» DIRECTIONS:
a) Can you return, word for word, everything in the Yahya Khalil interview from "As a student at" down to "club at LAU."?
b) Could you take the Yahya Khalil interview further, picking up after its last sentence?

» DOCUMENT PASSAGE:
────────────────────
Exclusive Interview: ICRC Advisor on Security and Crisis Management Yahya Khalil
More in this issueAlumnus speaks candidly about his experiences in the field, his career, COVID-19 challenges and opportunities in humanitarian work.
Yahya Khalil (BS ‘99) has been working with the International Red Cross (ICRC) since 2007. He has occupied several posts starting with delegate, then operations coordinator for the Near and Middle East, before becoming the advisor on security and risk management.
As a student at LAU, he juggled between attending computer science courses, fulfilling his financial aid hours as a student assistant, and volunteering with the Lebanese Red Cross Youth – LAU Chapter.
He also volunteered as a first-responder with the Lebanese Red Cross (LRC) and remained committed to humanitarian work after graduating and teaching computing at a local school. He would cover weekend shifts at the LRC’s station on Spears and attend meetings for the club at LAU.
────────────────────
» ENTRIES SHOWN:
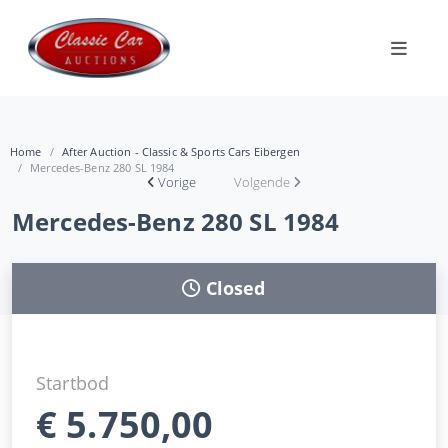
Home
After Auction - Classic & Sports Cars Eibergen
Mercedes-Benz 280 SL 1984
Vorige
Volgende
Mercedes-Benz 280 SL 1984
Closed
Startbod
€
5.750,00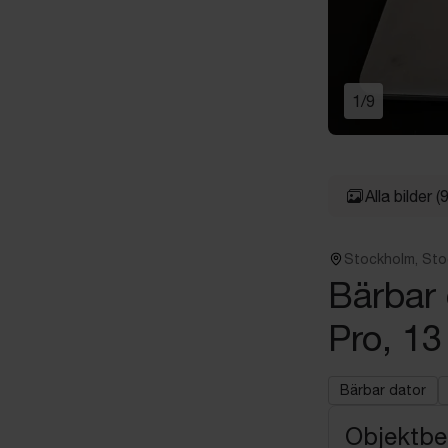
1
/
9
Alla bilder
(9
Stockholm, St
Bärbar
Pro, 13
Bärbar dator
Objektbe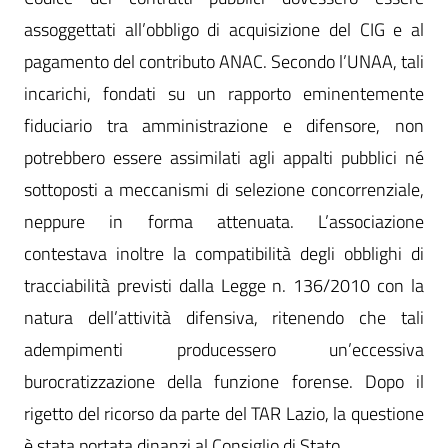
assoggettati all’obbligo di acquisizione del CIG e al
pagamento del contributo ANAC. Secondo l’UNAA, tali
incarichi, fondati su un rapporto eminentemente
fiduciario tra amministrazione e difensore, non
potrebbero essere assimilati agli appalti pubblici né
sottoposti a meccanismi di selezione concorrenziale,
neppure in forma attenuata. L’associazione
contestava inoltre la compatibilità degli obblighi di
tracciabilità previsti dalla Legge n. 136/2010 con la
natura dell’attività difensiva, ritenendo che tali
adempimenti producessero un’eccessiva
burocratizzazione della funzione forense. Dopo il
rigetto del ricorso da parte del TAR Lazio, la questione
è stata portata dinanzi al Consiglio di Stato.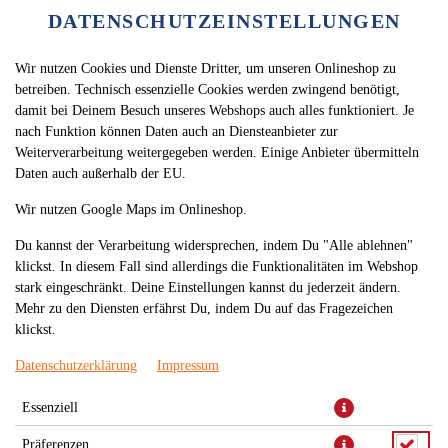
DATENSCHUTZEINSTELLUNGEN
Wir nutzen Cookies und Dienste Dritter, um unseren Onlineshop zu
betreiben. Technisch essenzielle Cookies werden zwingend benötigt,
damit bei Deinem Besuch unseres Webshops auch alles funktioniert. Je
nach Funktion können Daten auch an Diensteanbieter zur
Weiterverarbeitung weitergegeben werden. Einige Anbieter übermitteln
Daten auch außerhalb der EU.
Wir nutzen Google Maps im Onlineshop.
Du kannst der Verarbeitung widersprechen, indem Du "Alle ablehnen"
klickst. In diesem Fall sind allerdings die Funktionalitäten im Webshop
stark eingeschränkt. Deine Einstellungen kannst du jederzeit ändern.
Mehr zu den Diensten erfährst Du, indem Du auf das Fragezeichen
klickst.
Datenschutzerklärung
Impressum
Essenziell
Präferenzen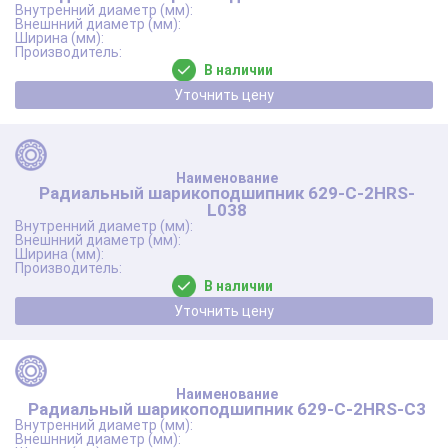
В наличии
Уточнить цену
Радиальный шарикоподшипник 629-C-2HRS-
L038
В наличии
Уточнить цену
Радиальный шарикоподшипник 629-C-2HRS-C3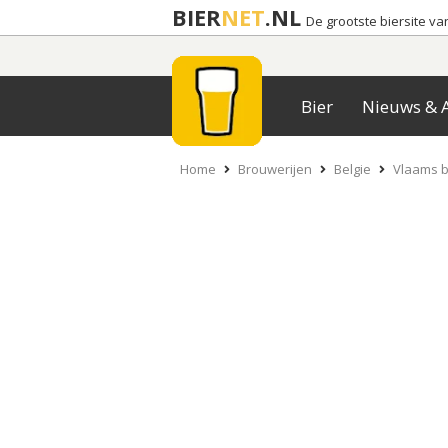
BIER
NET
.NL
De grootste biersite v
Bier
Nieuws & A
Home
Brouwerijen
Belgie
Vlaams b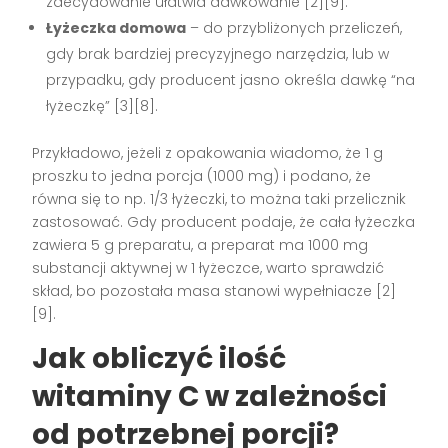
zdecydowanie ułatwia dawkowanie
[2][9]
.
Łyżeczka domowa
– do przybliżonych przeliczeń,
gdy brak bardziej precyzyjnego narzędzia, lub w
przypadku, gdy producent jasno określa dawkę “na
łyżeczkę”
[3][8]
.
Przykładowo, jeżeli z opakowania wiadomo, że 1 g
proszku to jedna porcja (1000 mg) i podano, że
równa się to np. 1/3 łyżeczki, to można taki przelicznik
zastosować. Gdy producent podaje, że cała łyżeczka
zawiera 5 g preparatu, a preparat ma 1000 mg
substancji aktywnej w 1 łyżeczce, warto sprawdzić
skład, bo pozostała masa stanowi wypełniacze
[2]
[9]
.
Jak obliczyć ilość
witaminy C w zależności
od potrzebnej porcji?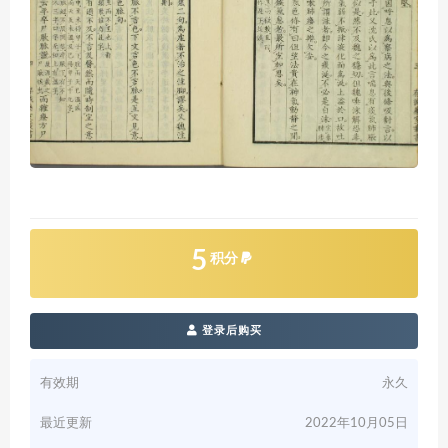
5
积分
登录后购买
有效期
永久
最近更新
2022年10月05日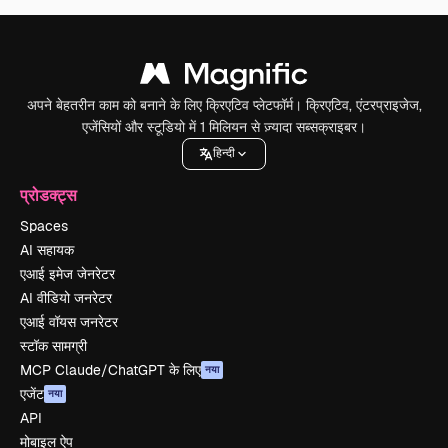
अपने बेहतरीन काम को बनाने के लिए क्रिएटिव प्लेटफॉर्म। क्रिएटिव, एंटरप्राइजेज,
एजेंसियों और स्टूडियो में 1 मिलियन से ज़्यादा सब्सक्राइबर।
हिन्दी
प्रोडक्ट्स
Spaces
AI सहायक
एआई इमेज जेनरेटर
AI वीडियो जनरेटर
एआई वॉयस जनरेटर
स्टॉक सामग्री
MCP Claude/ChatGPT के लिए
नया
एजेंट
नया
API
मोबाइल ऐप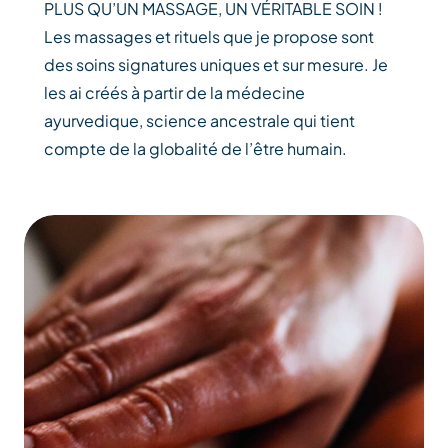
PLUS QU’UN MASSAGE, UN VÉRITABLE SOIN !
Les massages et rituels que je propose sont
des soins signatures uniques et sur mesure. Je
les ai créés à partir de la médecine
ayurvedique, science ancestrale qui tient
compte de la globalité de l’être humain.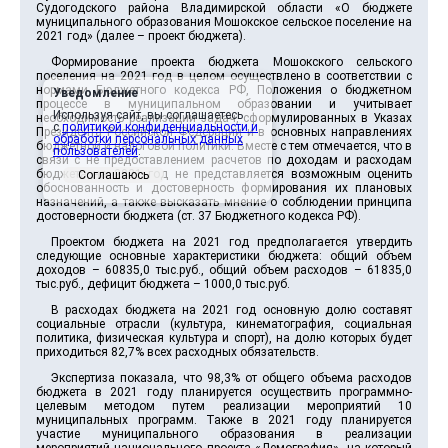
Судогодского района Владимирской области «О бюджете
муниципального образования Мошокское сельское поселение на
2021 год» (далее – проект бюджета).
Формирование проекта бюджета Мошокского сельского
поселения на 2021 год в целом осуществлено в соответствии с
нормами Бюджетного кодекса РФ, Положения о бюджетном
Уведомление
процессе в муниципальном образовании и учитывает
Используя сайт, вы соглашаетесь
необходимость реализации задач, сформулированных в Указах
с
политикой конфиденциальности и
Президента Российской Федерации и в основных направлениях
обработки персональных данных
бюджетной и налоговой политики. Вместе с тем отмечается, что в
пользователей
.
связи с не предоставлением расчетов по доходам и расходам
бюджета на 2021 год не представляется возможным оценить
Соглашаюсь
обоснованность и достоверность формирования их плановых
назначений, а также высказать мнение о соблюдении принципа
достоверности бюджета (ст. 37 Бюджетного кодекса РФ).
Проектом бюджета на 2021 год предполагается утвердить
следующие основные характеристики бюджета: общий объем
доходов – 60835,0 тыс.руб., общий объем расходов – 61835,0
тыс.руб., дефицит бюджета – 1000,0 тыс.руб.
В расходах бюджета на 2021 год основную долю составят
социальные отрасли (культура, кинематография, социальная
политика, физическая культура и спорт), на долю которых будет
приходиться 82,7% всех расходных обязательств.
Экспертиза показала, что 98,3% от общего объема расходов
бюджета в 2021 году планируется осуществить программно-
целевым методом путем реализации мероприятий 10
муниципальных программ. Также в 2021 году планируется
участие муниципального образования в реализации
────────────────────
» EXPECTED OUTPUTS:
a)
As a student at LAU, he juggled between attending computer science courses, fulfilling his financial aid hours as a student assistant, and volunteering with the Lebanese Red Cross Youth – LAU Chapter.
He also volunteered as a first-responder with the Lebanese Red Cross (LRC) and remained committed to humanitarian work after graduating and teaching computing at a local school. He would cover weekend shifts at the LRC’s station on Spears and attend meetings for the club at LAU.

b)
When an opportunity to join the ICRC came his way, Khalil did not think twice about turning his passion for social work into a lifetime career in the humanitarian field.
Now based in Geneva, Khalil is managing and advising on procedures, setup, and physical safety measures for delegations in countries of Asia-Pacific to mitigate the safety and security risks on ICRC missions.
He is also in charge of crisis management in cases of death, kidnapping, attacks, and health crises such as COVID-19, or any situation that has an impact on ICRC’s humanitarian operations in the host country. He advises the crisis team on the execution of procedures and crisis management frameworks, such as the setup of a crisis cell, decision taking, mitigation measures, press and media lines, press releases, liaising with HR and forensics, etc.
Khalil on a mission to deliver food, cooking utensils and household items for the displaced in Goz Beida, eastern Chad.
Throughout his career, Khalil’s fieldwork took him to some of the most dangerous conflict zones including Afghanistan, Iraq, Yemen, and Chad.
In 2019, he complemented his years of experience with a Master of Law in International Humanitarian Law from the Geneva Academy of International Humanitarian Law and Human Rights.
In this wide-ranging interview, Khalil talks about his career path, his most memorable accomplishments, and the challenges of COVID-19. He also advises prospective students and graduates who are interested in pursuing a career in humanitarian work.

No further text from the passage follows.